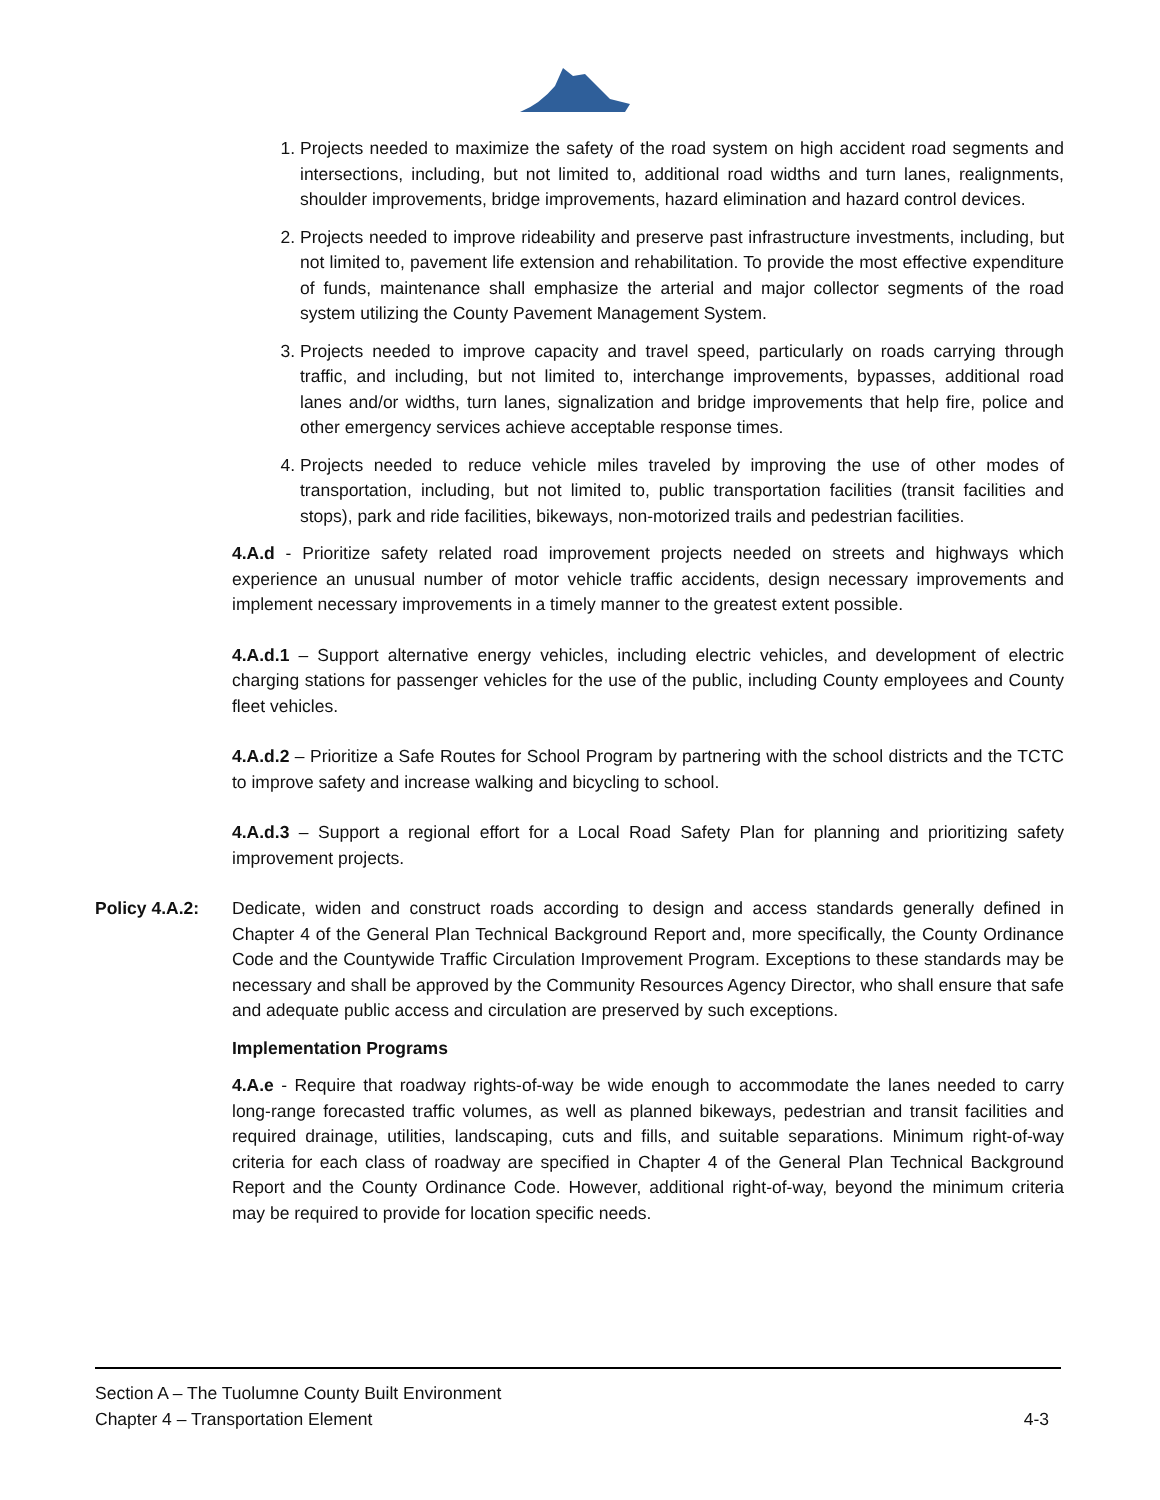1. Projects needed to maximize the safety of the road system on high accident road segments and intersections, including, but not limited to, additional road widths and turn lanes, realignments, shoulder improvements, bridge improvements, hazard elimination and hazard control devices.
2. Projects needed to improve rideability and preserve past infrastructure investments, including, but not limited to, pavement life extension and rehabilitation. To provide the most effective expenditure of funds, maintenance shall emphasize the arterial and major collector segments of the road system utilizing the County Pavement Management System.
3. Projects needed to improve capacity and travel speed, particularly on roads carrying through traffic, and including, but not limited to, interchange improvements, bypasses, additional road lanes and/or widths, turn lanes, signalization and bridge improvements that help fire, police and other emergency services achieve acceptable response times.
4. Projects needed to reduce vehicle miles traveled by improving the use of other modes of transportation, including, but not limited to, public transportation facilities (transit facilities and stops), park and ride facilities, bikeways, non-motorized trails and pedestrian facilities.
4.A.d - Prioritize safety related road improvement projects needed on streets and highways which experience an unusual number of motor vehicle traffic accidents, design necessary improvements and implement necessary improvements in a timely manner to the greatest extent possible.
4.A.d.1 – Support alternative energy vehicles, including electric vehicles, and development of electric charging stations for passenger vehicles for the use of the public, including County employees and County fleet vehicles.
4.A.d.2 – Prioritize a Safe Routes for School Program by partnering with the school districts and the TCTC to improve safety and increase walking and bicycling to school.
4.A.d.3 – Support a regional effort for a Local Road Safety Plan for planning and prioritizing safety improvement projects.
Policy 4.A.2: Dedicate, widen and construct roads according to design and access standards generally defined in Chapter 4 of the General Plan Technical Background Report and, more specifically, the County Ordinance Code and the Countywide Traffic Circulation Improvement Program. Exceptions to these standards may be necessary and shall be approved by the Community Resources Agency Director, who shall ensure that safe and adequate public access and circulation are preserved by such exceptions.
Implementation Programs
4.A.e - Require that roadway rights-of-way be wide enough to accommodate the lanes needed to carry long-range forecasted traffic volumes, as well as planned bikeways, pedestrian and transit facilities and required drainage, utilities, landscaping, cuts and fills, and suitable separations. Minimum right-of-way criteria for each class of roadway are specified in Chapter 4 of the General Plan Technical Background Report and the County Ordinance Code. However, additional right-of-way, beyond the minimum criteria may be required to provide for location specific needs.
Section A – The Tuolumne County Built Environment
Chapter 4 – Transportation Element 4-3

* [HOW TO COMPLETE THIS TASK] The answer must be the lines of the entries above, written out exactly from the first through the one with "2. Projects needed", and no pictures.

* [OUTPUT BELOW]
1. Projects needed to maximize the safety of the road system on high accident road segments and intersections, including, but not limited to, additional road widths and turn lanes, realignments, shoulder improvements, bridge improvements, hazard elimination and hazard control devices.
2. Projects needed to improve rideability and preserve past infrastructure investments, including, but not limited to, pavement life extension and rehabilitation. To provide the most effective expenditure of funds, maintenance shall emphasize the arterial and major collector segments of the road system utilizing the County Pavement Management System.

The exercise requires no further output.